# Exercises:
1. Answer these questions from the text on machine confidence scores:
(a) According to the opening paragraph, what can the system that prints the score not tell you?
(b) What label and percentage does the classifier print for the photo in the quiz?
(c) What are the scores made to add up to?
2. Decide whether each statement agrees with the text on machine confidence scores. Answer yes or no, and quote the words from the text that settle it.
(a) A machine's confidence score comes with an explanation of its reasons.
(b) The 91% in the quiz is not a promise about reality.
(c) When an input fits none of its options, the machine can decline to name one.
3. Carry the text on machine confidence scores forward past its last sentence.

Document excerpt section start

On the whole, the honest way to read a machine’s confidence is to shrink it back to what it is: a score saying this input resembles things it saw before, printed by a system that cannot tell you why. That’s a useful thing and a limited thing at the same time. Knowing the difference — trusting the loud number a little less, and asking for the reason a little more — is most of what it takes to use these machines without being fooled by them.
02 · Try · the lab
03 · Check · quick quiz
1. A classifier prints "cat 91%" for a photo. What does that 91% actually mean?
- There is a guaranteed 91% chance the animal is really a cat
- The input strongly matches the model's cat pattern, more than any other pattern it knows
- The model checked 91 out of 100 known cats and found a match
- The model is 91% finished analysing the image
Answer
The input strongly matches the model's cat pattern, more than any other pattern it knows — The number is a pattern-match score: how strongly the input lit up the cat pattern versus the others. It is not a promise about reality, and it is not understanding. The scores are made to add up to 100%, so the machine always names a most-likely option — even for an input that is really none of them.

Document excerpt section end
Input data section start

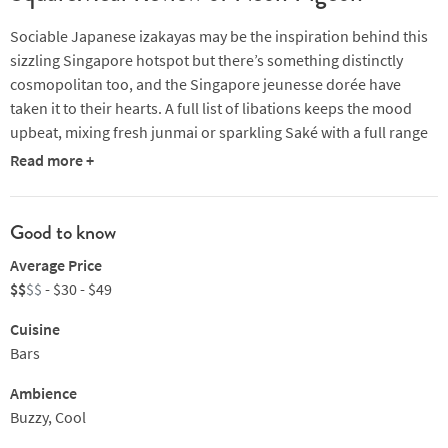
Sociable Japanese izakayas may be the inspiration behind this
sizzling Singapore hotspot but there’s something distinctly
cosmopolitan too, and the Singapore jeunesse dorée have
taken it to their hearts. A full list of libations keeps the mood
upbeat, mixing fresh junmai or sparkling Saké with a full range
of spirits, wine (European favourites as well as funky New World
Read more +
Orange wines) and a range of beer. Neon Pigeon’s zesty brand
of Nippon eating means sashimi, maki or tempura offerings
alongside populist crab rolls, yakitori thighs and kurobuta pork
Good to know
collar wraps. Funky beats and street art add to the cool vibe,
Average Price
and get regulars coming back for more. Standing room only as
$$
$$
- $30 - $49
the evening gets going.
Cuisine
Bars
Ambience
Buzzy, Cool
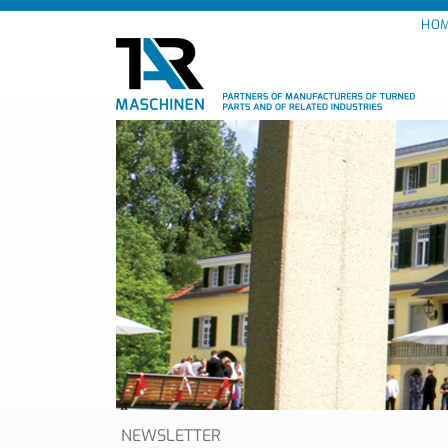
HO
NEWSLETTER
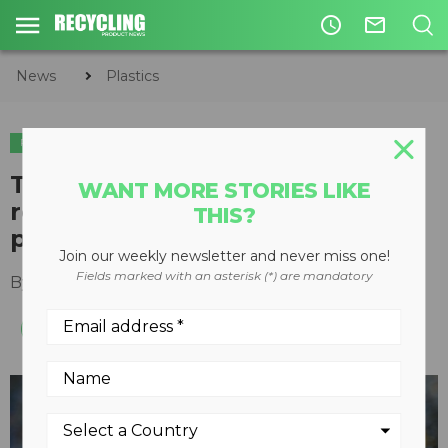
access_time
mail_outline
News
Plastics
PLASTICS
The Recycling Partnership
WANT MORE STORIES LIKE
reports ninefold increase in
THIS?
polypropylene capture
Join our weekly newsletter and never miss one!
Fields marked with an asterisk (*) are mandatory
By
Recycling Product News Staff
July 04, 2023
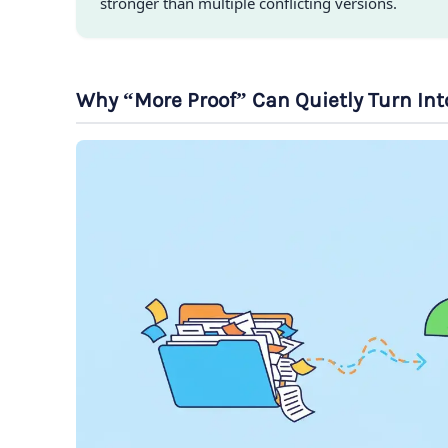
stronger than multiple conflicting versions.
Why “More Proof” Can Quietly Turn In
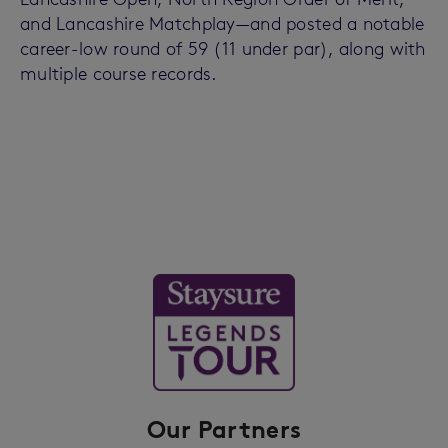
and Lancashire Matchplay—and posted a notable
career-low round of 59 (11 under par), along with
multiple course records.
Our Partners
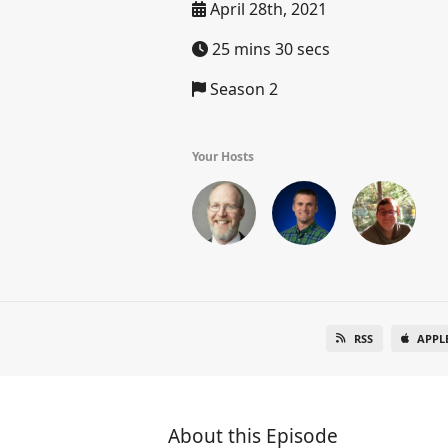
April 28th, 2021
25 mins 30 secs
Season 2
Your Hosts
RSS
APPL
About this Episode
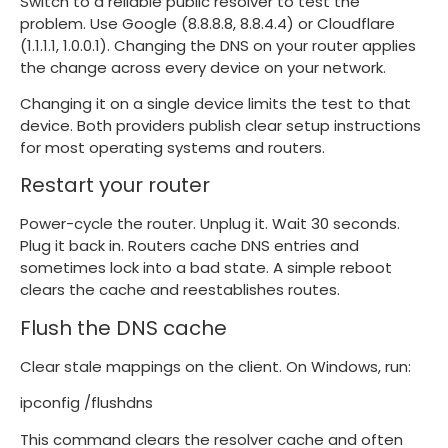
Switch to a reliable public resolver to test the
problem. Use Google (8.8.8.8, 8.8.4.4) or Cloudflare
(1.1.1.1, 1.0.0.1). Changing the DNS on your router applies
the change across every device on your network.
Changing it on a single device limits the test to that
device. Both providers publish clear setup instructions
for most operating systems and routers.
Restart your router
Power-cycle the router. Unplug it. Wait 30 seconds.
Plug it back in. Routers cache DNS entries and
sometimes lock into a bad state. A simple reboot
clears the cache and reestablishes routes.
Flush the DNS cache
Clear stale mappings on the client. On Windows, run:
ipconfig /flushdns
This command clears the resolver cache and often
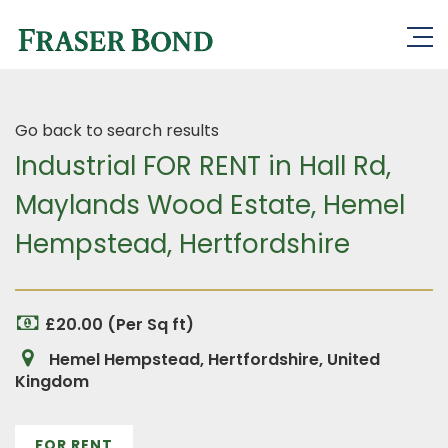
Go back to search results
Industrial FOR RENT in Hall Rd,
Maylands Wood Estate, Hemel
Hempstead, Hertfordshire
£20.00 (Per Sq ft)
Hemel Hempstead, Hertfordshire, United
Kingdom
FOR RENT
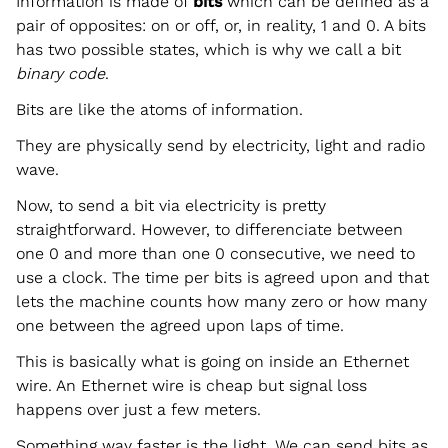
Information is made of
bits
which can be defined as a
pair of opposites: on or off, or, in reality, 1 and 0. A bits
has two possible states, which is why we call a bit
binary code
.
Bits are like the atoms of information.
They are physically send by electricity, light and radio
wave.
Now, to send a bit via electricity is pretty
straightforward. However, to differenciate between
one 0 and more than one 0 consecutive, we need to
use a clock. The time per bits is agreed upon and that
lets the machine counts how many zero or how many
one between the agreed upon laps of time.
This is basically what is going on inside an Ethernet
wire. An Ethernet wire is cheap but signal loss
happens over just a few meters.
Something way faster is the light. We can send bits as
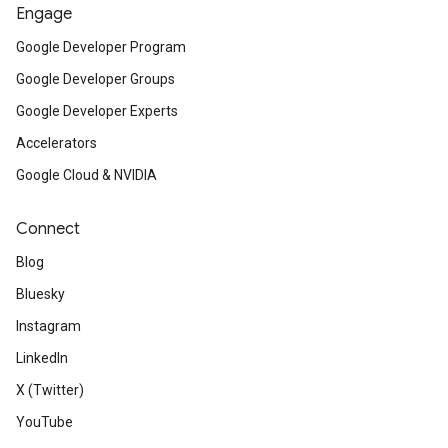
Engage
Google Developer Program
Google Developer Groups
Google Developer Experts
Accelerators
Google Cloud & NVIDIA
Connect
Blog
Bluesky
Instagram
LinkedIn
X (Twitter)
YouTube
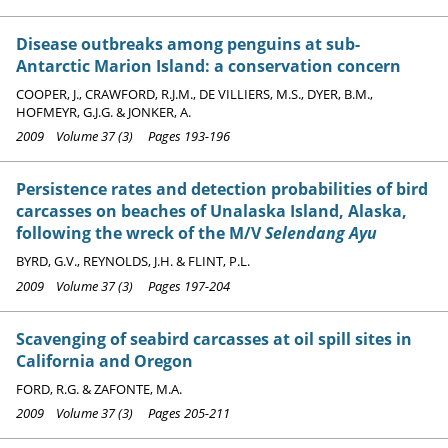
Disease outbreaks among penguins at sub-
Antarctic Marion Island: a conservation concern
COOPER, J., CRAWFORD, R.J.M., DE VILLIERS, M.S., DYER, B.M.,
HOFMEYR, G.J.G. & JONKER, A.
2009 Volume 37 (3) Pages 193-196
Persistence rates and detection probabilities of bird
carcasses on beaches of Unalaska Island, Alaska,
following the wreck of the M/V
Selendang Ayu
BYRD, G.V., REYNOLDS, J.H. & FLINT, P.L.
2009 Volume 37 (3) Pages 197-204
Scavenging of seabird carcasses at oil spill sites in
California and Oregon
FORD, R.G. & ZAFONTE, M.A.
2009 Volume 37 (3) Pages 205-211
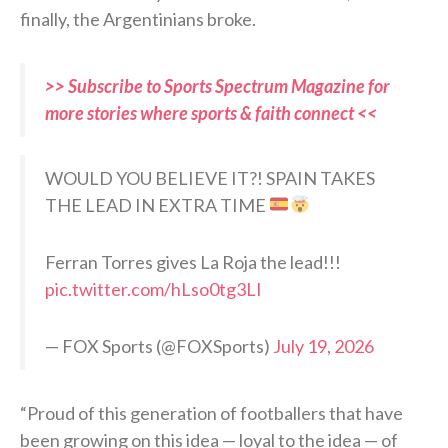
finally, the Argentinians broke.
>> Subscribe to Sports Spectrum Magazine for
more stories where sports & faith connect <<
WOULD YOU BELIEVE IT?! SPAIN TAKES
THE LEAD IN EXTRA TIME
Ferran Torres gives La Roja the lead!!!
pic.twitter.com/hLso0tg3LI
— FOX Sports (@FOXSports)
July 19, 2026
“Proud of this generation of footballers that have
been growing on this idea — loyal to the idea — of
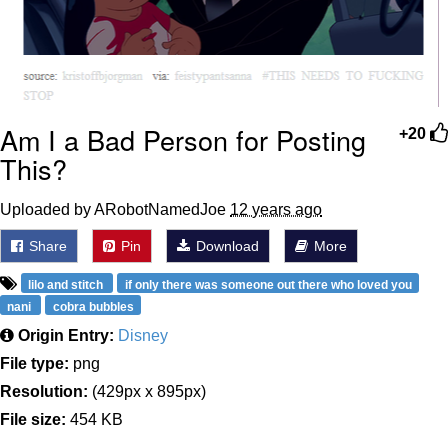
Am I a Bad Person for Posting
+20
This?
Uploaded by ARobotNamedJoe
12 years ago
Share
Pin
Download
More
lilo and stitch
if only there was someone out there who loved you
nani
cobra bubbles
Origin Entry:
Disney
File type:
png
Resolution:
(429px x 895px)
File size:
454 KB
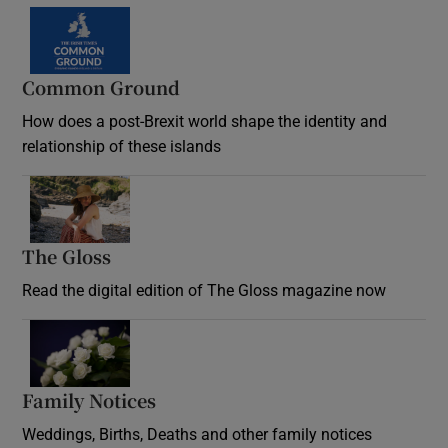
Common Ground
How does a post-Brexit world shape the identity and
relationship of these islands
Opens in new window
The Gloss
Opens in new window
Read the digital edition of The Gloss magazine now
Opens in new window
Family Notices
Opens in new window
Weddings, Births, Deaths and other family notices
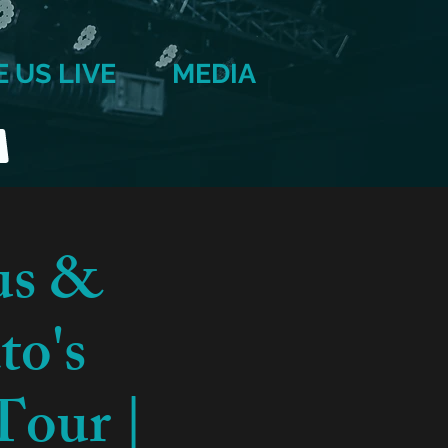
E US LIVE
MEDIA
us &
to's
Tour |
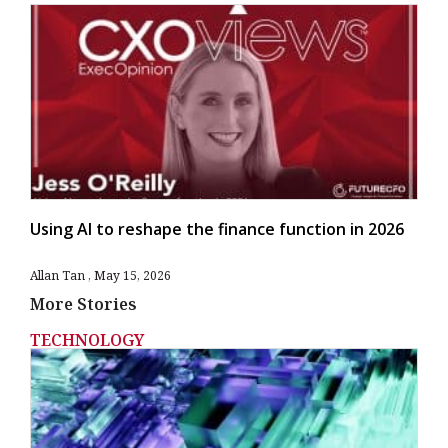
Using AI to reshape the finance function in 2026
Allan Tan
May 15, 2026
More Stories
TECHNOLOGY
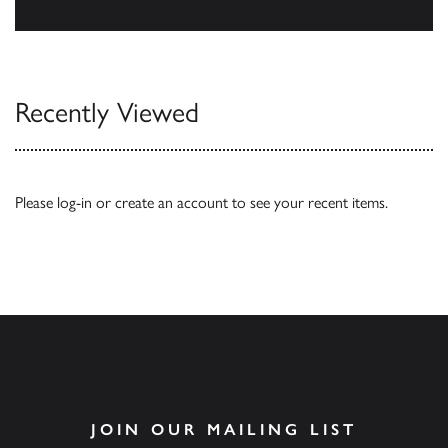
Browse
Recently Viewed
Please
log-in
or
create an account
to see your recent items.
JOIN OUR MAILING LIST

Input data section end

# Answers to the exercise:
1.
(a) Why the input resembles things it saw before.
(b) "cat 91%"
(c) 100%

2.
(a) No. "printed by a system that cannot tell you why"
(b) Yes. "It is not a promise about reality, and it is not understanding."
(c) No. "the machine always names a most-likely option — even for an input that is really none of them"

3.
2. A clear cat photo scores "cat 91%". You add a light blur and cover one ear — changes a person barely notices — and the same model now says "dog 74%". What does this show?
- The model improved and correctly spotted a dog it missed before
- The animal in the photo must have changed
- The score is a brittle pattern match: a small nudge outside its training patterns can flip the answer while keeping confidence high
- The model ran low on power and guessed randomly
Answer
The score is a brittle pattern match: a small nudge outside its training patterns can flip the answer while keeping confidence high — Nothing about the animal changed. Because the score only measures how well the input matches patterns it saw before, a small push outside those patterns can swing it hard — flipping a confident 91% cat into a confident, wrong 74% dog. A loud number can still be lost.
3. You ask the model, "Why did you decide dog?" What is the honest answer?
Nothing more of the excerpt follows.